Yaşam - Söylem
Biliriz ki yeryüzünde hiç bir canlı varlık bâki değildir. Her canlı varlık kısa ya da uzun yaşamında bir şeylere katlanarak, bir şeyler tecrübe edip öğrenerek, biriktirerek, er ya da geç sıralı ya da sırasız göçüp gidecek, yaşamı terkedecektir. Yaşam fâni iken, yaşanan dünyada insanlık ailesine küçük ya da büyük bir katkı sunarak iz bırakmak ve o sayede kalıcılaşmak ya da ölümsüzleşmek ise her bireyin arzu ettiği bir şeydir. Kkabul etmek gerekir ki bilim, düşün, sanat insanlarının bu bağlamda şansı ortalama bir insana göre daha yüksektir. Çünkü onlar keşif yaparlar, eser (yapıt) inşa ederler.

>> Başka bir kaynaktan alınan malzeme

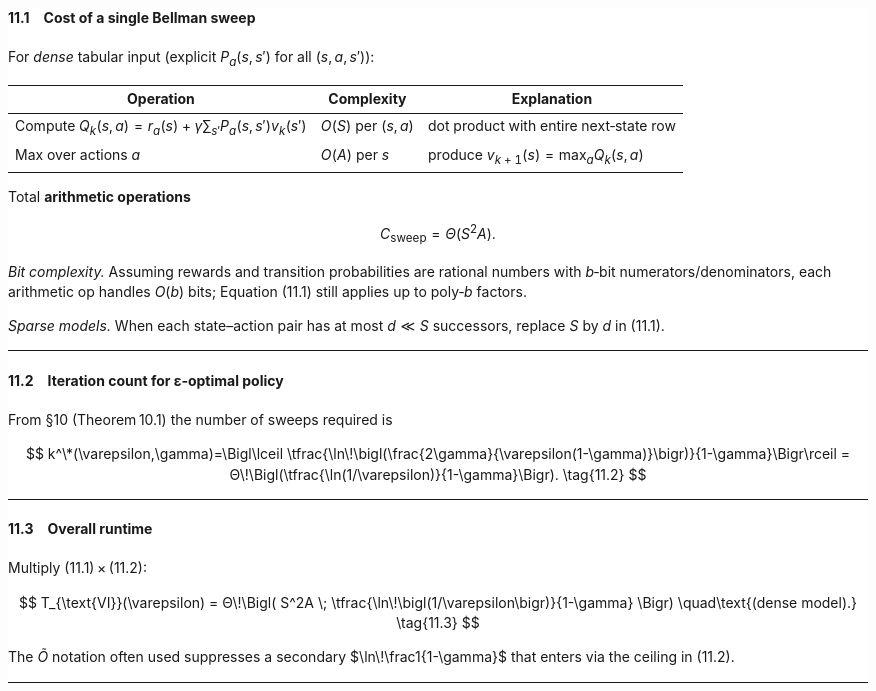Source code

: 
#### 11.1 Cost of a single Bellman sweep

For *dense* tabular input (explicit $P_a(s,s')$ for all $(s,a,s')$):

| Operation                                                 | Complexity         | Explanation                            |
| --------------------------------------------------------- | ------------------ | -------------------------------------- |
| Compute $Q_k(s,a)=r_a(s)+\gamma\sum_{s'}P_a(s,s')v_k(s')$ | $O(S)$ per $(s,a)$ | dot product with entire next‑state row |
| Max over actions $a$                                      | $O(A)$ per $s$     | produce $v_{k+1}(s)=\max_a Q_k(s,a)$   |

Total **arithmetic operations**

$$
C_{\text{sweep}}=Θ(S^2A).
\tag{11.1}
$$

*Bit complexity.* Assuming rewards and transition probabilities are rational numbers with $b$‑bit numerators/denominators, each arithmetic op handles $O(b)$ bits; Equation (11.1) still applies up to poly‑$b$ factors.

*Sparse models.* When each state–action pair has at most $d\ll S$ successors, replace $S$ by $d$ in (11.1).

---

#### 11.2 Iteration count for ε‑optimal policy

From §10 (Theorem 10.1) the number of sweeps required is

$$
k^\*(\varepsilon,\gamma)=\Bigl\lceil \tfrac{\ln\!\bigl(\frac{2\gamma}{\varepsilon(1-\gamma)}\bigr)}{1-\gamma}\Bigr\rceil
 = Θ\!\Bigl(\tfrac{\ln(1/\varepsilon)}{1-\gamma}\Bigr).
\tag{11.2}
$$

---

#### 11.3 Overall runtime

Multiply (11.1) × (11.2):

$$
T_{\text{VI}}(\varepsilon)
   = Θ\!\Bigl(
        S^2A \;
        \tfrac{\ln\!\bigl(1/\varepsilon\bigr)}{1-\gamma}
      \Bigr)
      \quad\text{(dense model).}
\tag{11.3}
$$

The $\tilde{O}$ notation often used suppresses a secondary $\ln\!\frac1{1-\gamma}$ that enters via the ceiling in (11.2).

---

Elbette ki her bilim, düşün ve sanat insanının kalıcılaşması, ölüsüleşmesi mümkün olmaz. Ama her bilim, düşün ve sanat insanı kendisini kalıcılaştıracak, ölümsüzleştirecek bir keşif peşinde koşar, bir eser (yapıt) inşa etmek için uğraşır.
Sözü fotoğrafa getirirsek; Dünya fotoğraf tarihine baktığımızda, tarihin her döneminde adından söz edilecek kadın ve erkek fotoğrafçıların bulunduğunu görmekteyiz. Bunula birlikte ülkemizin fotoğraf tarihine baktığımızda da, adından her dönem söz eidlecek fotoğrafçıların varlığı aşikâr olur. Sehven eksik bırakma ihtimali nedeniyle gerek dünyadan, gerekse ülkemizden bu çaptaki isimleri burada sırlamayı doğru bulmuyoruz. Ancak fotoğraf dünyasındaki herkesi temsilen Ansel Adams, Man Ray, H.C. Bresson, Eugene Smith, Diana Arbus, ... gibi ismleri (daha nicelerini) hatırlatmanın yeterli olacağı kanaatindeyiz.